Thanks @shanesveller, for explaining why you wouldn’t use Elixir Agents in this situation.

gregvaughn · January 23, 2020, 4:26pm

This sounds like a job for TaskSupervisor.async_stream to me. I use that a lot to “fan out” jobs into concurrent pieces, but still collect their responses. Do review all the options for that function though. I use ordered: false quite often.

However, if you really need :gen_statem to manage incoming messages to each of your jobs, then this approach is too simple.

dimitarvp · January 23, 2020, 6:56pm

IMO you should have many processes with smaller data. Copying from ETS will be easier on the GC (after the process dies) and will also be faster.

The calculation results that are hard to recompute should go into a database. Everything else is fine in ETS.

smanza · January 24, 2020, 9:13am

Good point @gregvaughn, I didn’t think about Task.Supervisor because I didn’t want to use Task because I need to keep state somewhere and I do not want to retrieve the data when they are finished but when I will receive another request to check this state.

And for the :gen_statem approach, jobs will not received really messages only a way simplify the state identification and transitions. Only at the end I will request process state and date for example using :sys.get_state. But maybe there is a better way to do.

smanza · January 24, 2020, 9:15am

Thanks @dimitarvp, I was thinking the same, just I didn’t know if it’s impact more the memory to keep multiple process with state vs only process with more big state.

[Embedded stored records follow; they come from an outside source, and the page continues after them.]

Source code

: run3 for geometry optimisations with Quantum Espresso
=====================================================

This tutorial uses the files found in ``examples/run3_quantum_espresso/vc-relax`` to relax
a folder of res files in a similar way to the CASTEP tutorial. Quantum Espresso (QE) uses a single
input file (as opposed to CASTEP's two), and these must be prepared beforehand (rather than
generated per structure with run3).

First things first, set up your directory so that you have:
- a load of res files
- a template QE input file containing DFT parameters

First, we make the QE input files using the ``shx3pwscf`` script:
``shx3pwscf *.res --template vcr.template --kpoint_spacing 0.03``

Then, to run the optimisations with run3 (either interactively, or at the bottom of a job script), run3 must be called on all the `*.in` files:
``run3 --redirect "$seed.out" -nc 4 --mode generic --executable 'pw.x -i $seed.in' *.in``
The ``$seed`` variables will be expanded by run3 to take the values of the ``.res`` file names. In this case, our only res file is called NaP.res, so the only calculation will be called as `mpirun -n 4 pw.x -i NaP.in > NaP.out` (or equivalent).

gregvaughn · January 24, 2020, 3:14pm

No, please, a thousand times no. Do not use :sys.get_state in production code. It is intended only for debugging purposes. You speak a lot about managing state carefully, but then you want to do this brutal approach.

My suggestion wasn’t so much about Task.Supervisor as it was about async_stream in which case the results come to you when they complete. No need to reach into another process’ state (which would be akin to me to grabbing money out of your wallet because you owe me).

And gen_statem seems to be overkill for your purposes too. The point of a “gen” style server is to be able to receive messages from other processes. You can use a basic state machine approach with Enum.reduce and an appropriate accumulator map/struct.

smanza · January 26, 2020, 10:08pm

Thanks @gregvaughn.

Do you have any example about your idea using state machine with simple Enum.reduce ?
because at the end , I need also to keep state of the data, even if the only received message will be “get_job_result” . So wondering if a simple tasks + ETS will be sufficient.

gregvaughn · January 26, 2020, 10:23pm

I’m sorry I don’t have some example to share, but I view it as some basics of functional programming. Here’s some pseudo code (caution: I have not executed it) to think about

Enum.reduce(data_list, (:initial_state, nil), &transition/2)

def transition(data_element, {:initial_state, accumulated_data}) do
  #do something and return {new_state, new_accumulated_data}
end

def transition(data_element, {:state2, accumulated_data}) do
  #do something else and return {new_state, new_accumulated_data}
end

# ... plus as many more transition/2 function clauses you need

Now the result of the Enum.reduce is {final_state, final_accumulated_data} and if you use the async_stream approach I suggested, it will be sent to the calling process automatically. There is no need to store this (in process state or ETS) and later retrieve with some :get_job_result message. That is the whole advantage of the async_stream approach.

smanza · January 27, 2020, 1:49am

Thank you very much @gregvaughn .
Nice way to do it

But I my use case, I don’t known if async_stream is the right thing to do, because I need to retrieve the result asynchronously later not after the job completion but when I will receive to check and compare the jobs results.

ityonemo · January 27, 2020, 4:25am

I would say when to use gen_statem:

you’re modeling an external “real thing” that you have limited control over, or stateful communications protocol.
there are recurrent events that must be asynchronous (eg you have to check on your external thing and you don’t know when the response will come back)
your model is not transient (if your process crashes you want to recover, and you can’t just throw it away and start from scratch)

If all do not apply, do not use gen_statem.